## TEXTE DE LA PAGE
Il est vrai que l’esclavage a été une des choses les mieux partagées au cours de l’histoire. Le servage, qui ne valait guère mieux, a été aboli en Russie tsariste en 1861 (en Autriche : 1848, Suisse : 1798, France : 1789, Savoie : 1771, et au Tibet, seulement en 1959 !). Quant à la connaissance de l’existence d’une traite africaine, ou la complicité des Africains dans la traite européenne, signalons qu’en 1957, L’esclave libre (Band of Angels), film de Raoul Walsh, (avec Clark Gable, Yvonne de Carlo, Sidney Poitier), histoire d’un négrier repenti, mentionnait déjà explicitement le rôle des chefs autochtones dans le commerce triangulaire. La valeur du livre d’Olivier Pétré-Grenouilleau s’en trouve du coup réduite à la possibilité d’une bonne synthèse des travaux précédents (outre l’exercice académique du travail sur archives), et ne constitue certainement pas à une recherche innovante (autant traduire les anciens livres américains sur le sujet).

Comment donc interpréter le prix du Sénat autrement que comme une commémoration du rôle positif de la colonisation, qui transforme le rejet de la repentance en contentement de soi 3. Au moins, le travail de Raoul Walsh constituait bel et bien à une leçon de morale chrétienne, où le personnage noir joué par Sidney Poitier, recueilli enfant par le négrier (Clark Gable), finit par lui pardonner. À la fin du film, l’ex-négrier lui-même tire explicitement la morale de l’histoire, en définissant le pardon comme la preuve que son quasi-fils adoptif a réussi à tourner la page. Aujourd’hui, évolution hollywoodienne oblige, la leçon se réduit à « se pardonner à soi-même ».

Ce dernier point qui consiste à refuser la repentance par décret de l’Assemblée nationale, avec le concours des historiens universitaires, constitue une évolution fondamentale. Spécialement quand le discours ambiant, en ce début de XXIe siècle, se gargarise de valeurs 4, il est absolument paradoxal (sinon hérétique) d’entendre certains refuser la repentance en se revendiquant des valeurs chrétiennes. Même si on considère la tendance la plus réactionnaire du christianisme, la repentance est constitutive de cette religion. Finalement, peut-être qu’on est bel et bien sorti de la culture chrétienne, contrairement à la tentative dérisoire d’en imposer la référence dans le projet (avorté) de constitution européenne de 2005. La contradiction demeure. Les valeurs nietzschéennes (nazies ?) qui refusent la repentance ne peuvent pas se revendiquer du christianisme.

## CONSIGNE
Recopiez fidèlement le passage du texte sur la repentance qui commence aux mots « Ce dernier point » et se termine après les mots « revendiquer du christianisme. ». Les entrées n'ont aucun lien avec le texte sur la repentance.

Données recueillies
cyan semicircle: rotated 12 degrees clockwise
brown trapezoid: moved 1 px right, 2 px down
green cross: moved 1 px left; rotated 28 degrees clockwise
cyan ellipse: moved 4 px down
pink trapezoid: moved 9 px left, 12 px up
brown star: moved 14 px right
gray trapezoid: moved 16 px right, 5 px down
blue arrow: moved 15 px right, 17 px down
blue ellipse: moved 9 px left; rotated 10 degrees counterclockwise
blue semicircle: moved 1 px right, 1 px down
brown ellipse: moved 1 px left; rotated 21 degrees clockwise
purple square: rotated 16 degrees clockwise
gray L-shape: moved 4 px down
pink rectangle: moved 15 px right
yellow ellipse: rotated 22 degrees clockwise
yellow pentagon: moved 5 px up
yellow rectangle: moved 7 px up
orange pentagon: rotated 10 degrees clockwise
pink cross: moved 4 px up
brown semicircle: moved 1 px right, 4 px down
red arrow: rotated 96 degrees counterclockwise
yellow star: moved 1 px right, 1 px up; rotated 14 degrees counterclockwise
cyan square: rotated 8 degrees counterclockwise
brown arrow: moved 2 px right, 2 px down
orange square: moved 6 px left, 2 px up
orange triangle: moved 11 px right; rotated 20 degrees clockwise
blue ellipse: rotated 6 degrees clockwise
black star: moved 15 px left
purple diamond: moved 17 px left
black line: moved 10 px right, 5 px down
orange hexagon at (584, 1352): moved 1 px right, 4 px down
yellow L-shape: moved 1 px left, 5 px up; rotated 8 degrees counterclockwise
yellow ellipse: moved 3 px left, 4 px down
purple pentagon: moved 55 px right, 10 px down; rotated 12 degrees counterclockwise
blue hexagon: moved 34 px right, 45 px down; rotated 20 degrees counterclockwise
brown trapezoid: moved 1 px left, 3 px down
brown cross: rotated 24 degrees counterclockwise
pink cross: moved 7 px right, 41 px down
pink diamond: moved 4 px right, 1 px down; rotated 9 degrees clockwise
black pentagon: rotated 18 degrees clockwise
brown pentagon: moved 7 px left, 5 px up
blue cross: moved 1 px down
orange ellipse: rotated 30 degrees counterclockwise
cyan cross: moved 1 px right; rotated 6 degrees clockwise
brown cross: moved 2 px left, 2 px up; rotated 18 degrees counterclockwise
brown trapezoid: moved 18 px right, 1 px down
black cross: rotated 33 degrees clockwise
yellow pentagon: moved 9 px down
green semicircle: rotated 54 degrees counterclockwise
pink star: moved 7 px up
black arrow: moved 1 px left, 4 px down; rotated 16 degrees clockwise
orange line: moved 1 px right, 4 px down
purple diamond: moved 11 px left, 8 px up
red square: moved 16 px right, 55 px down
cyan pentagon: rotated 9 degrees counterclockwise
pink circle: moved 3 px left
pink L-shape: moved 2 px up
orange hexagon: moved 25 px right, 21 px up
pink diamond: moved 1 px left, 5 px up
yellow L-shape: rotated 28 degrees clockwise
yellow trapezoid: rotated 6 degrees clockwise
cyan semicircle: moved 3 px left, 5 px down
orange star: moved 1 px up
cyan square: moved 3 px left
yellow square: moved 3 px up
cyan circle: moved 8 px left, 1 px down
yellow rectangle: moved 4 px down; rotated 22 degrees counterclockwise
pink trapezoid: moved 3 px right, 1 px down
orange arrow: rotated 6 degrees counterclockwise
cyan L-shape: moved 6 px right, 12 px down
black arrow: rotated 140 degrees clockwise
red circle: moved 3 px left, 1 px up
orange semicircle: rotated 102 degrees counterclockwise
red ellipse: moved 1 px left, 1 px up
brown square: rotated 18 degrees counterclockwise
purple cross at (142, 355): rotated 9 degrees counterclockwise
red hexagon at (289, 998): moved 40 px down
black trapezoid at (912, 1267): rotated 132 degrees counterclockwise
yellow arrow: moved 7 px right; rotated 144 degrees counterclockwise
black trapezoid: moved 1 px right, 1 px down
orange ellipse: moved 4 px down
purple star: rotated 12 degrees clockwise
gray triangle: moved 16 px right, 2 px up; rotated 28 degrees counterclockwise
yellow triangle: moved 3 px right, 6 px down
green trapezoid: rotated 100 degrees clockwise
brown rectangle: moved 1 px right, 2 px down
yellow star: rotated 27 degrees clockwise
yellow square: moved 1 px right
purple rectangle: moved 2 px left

## CORRIGÉ
Ce dernier point qui consiste à refuser la repentance par décret de l’Assemblée nationale, avec le concours des historiens universitaires, constitue une évolution fondamentale. Spécialement quand le discours ambiant, en ce début de XXIe siècle, se gargarise de valeurs 4, il est absolument paradoxal (sinon hérétique) d’entendre certains refuser la repentance en se revendiquant des valeurs chrétiennes. Même si on considère la tendance la plus réactionnaire du christianisme, la repentance est constitutive de cette religion. Finalement, peut-être qu’on est bel et bien sorti de la culture chrétienne, contrairement à la tentative dérisoire d’en imposer la référence dans le projet (avorté) de constitution européenne de 2005. La contradiction demeure. Les valeurs nietzschéennes (nazies ?) qui refusent la repentance ne peuvent pas se revendiquer du christianisme.